Время от времени я напоминаю себе о том, что есть на свете нечто больше меня самого. Нечто выше моих знаний о мире и природе вещей. Нечто такое, чего я никогда не познаю и не смогу вместить в себя. И потому мне сегодня вновь хочется вернуться к ней и раствориться в ее горячем зное, утонуть в ее песках и захлебнуться ее небом. Я понимаю, что соскучился по ней, что не узнал еще того, что она хотела донести до меня. Не проник в ту единственную тайну, которую сохранила она для меня. Не познал еще того самого себя, которого поможет познать мне она.
Меня окружают люди, которым больше не хочется знать обо мне, потому что я спрятал себя от их любопытства. Меня окружает город, которому все равно — есть я или нет, и который устал от моего присутствия так же, как я устал от пребывания в нем. Вокруг меня природа, роскошная в своей зелени, влажности и смене настроения, но она недоступна моему пониманию, потому что в ней нет застывшего момента. В ней все движется, шевелится, откуда-то появляется, летает, роет норы, стремится проникнуть и мешает одно другому. И поскольку я не ощущаю гармонии со всем окружающим, меня тянет туда, где нет сейчас меня. Меня тянет в Сахару.

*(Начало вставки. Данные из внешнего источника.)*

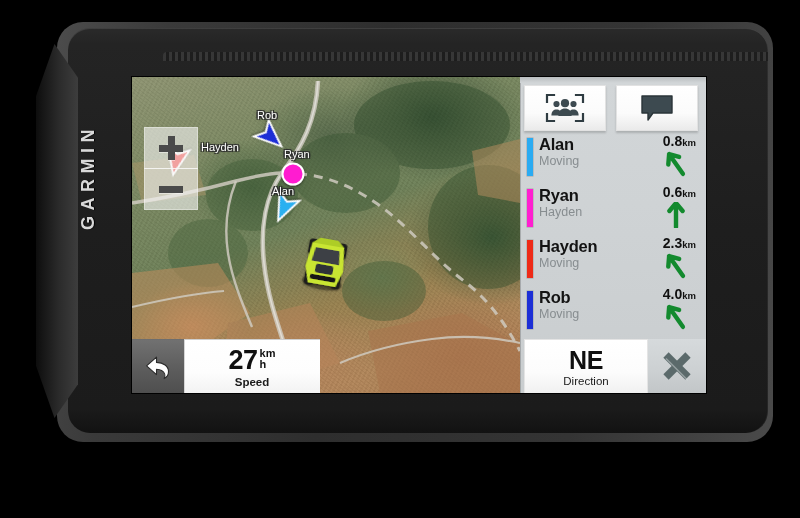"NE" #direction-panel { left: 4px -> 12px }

Я признаю, что испытываю болезненное наслаждение. Я болен ею. Я помешан на ней. Но мне приятна эта боль и это помешательство. Я не хочу быть здоровым. Я хочу испытывать это сладкое и страстное забвение. Я готов отдать ей себя самого, раствориться, стать ее элементами, ее молекулами, ее частицами. Она поглотит меня когда-нибудь, я это знаю, но пока она разрешает мне жить отдельно от нее, в других координатах.

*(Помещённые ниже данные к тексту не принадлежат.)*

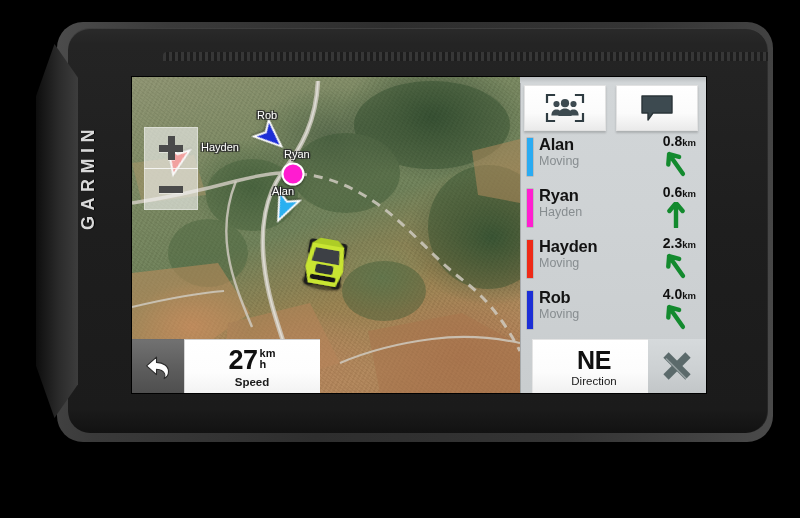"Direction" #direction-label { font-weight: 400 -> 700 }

Я не думаю, чтобы она тосковала по мне — у нее достаточно развлечений. Но то, что я в ее памяти — в этом я уверен. У нее есть чувства, есть зрение, есть слух. Она улавливает движения моего сердца и импульс моих мыслей. Она читает по моим губам, и даже сейчас, когда я в тысячах километрах от нее, она посылает мне свое тепло.
Иногда я достаю бутылку ее песка и рассыпаю его на столе. Я строю барханы, притворяюсь ветром, обогреваю свою искусственную Сахару электрическим светом и превращаю себя в маленького путника. Я слежу за своими шагами, сдуваю следы с барханов и провожаю себя до горизонта. Мои руки согреваются под лампой, и я ощущаю ее прикосновения. Я меняю направление света, создаю тень и прячусь от солнца.
Как играет она мною в своем воображении — этого я не знаю. Вероятно, она видит в каждом путнике меня. Осыпает его песком, обдувает ветром, машет над ним листьями пальм и катает на верблюдах. Может быть так. А может быть, она просто думает обо мне и ждет, когда я приеду вновь.
У нас с ней — одна тайна на двоих. Мы знаем, что где-то, на какой-то параллели, в каком-то измерении, мы живем с ней вместе — она и я. И если сомкнуть пространство между нами до одного луча солнца, до одной капли росы, до вздоха желтого ветра, то я дотянусь до нее рукой, и она насыплет в мою ладонь горсть теплого солнечного песка, нежнее которого нет на свете ничего. Она подарит мне его невесомость и нежность, а я подарю ей невесомость и нежность своей души. Равноценный обмен. И я снова почувствую себя счастливым. Потому что только обменяв одно на другое человек может быть счастлив.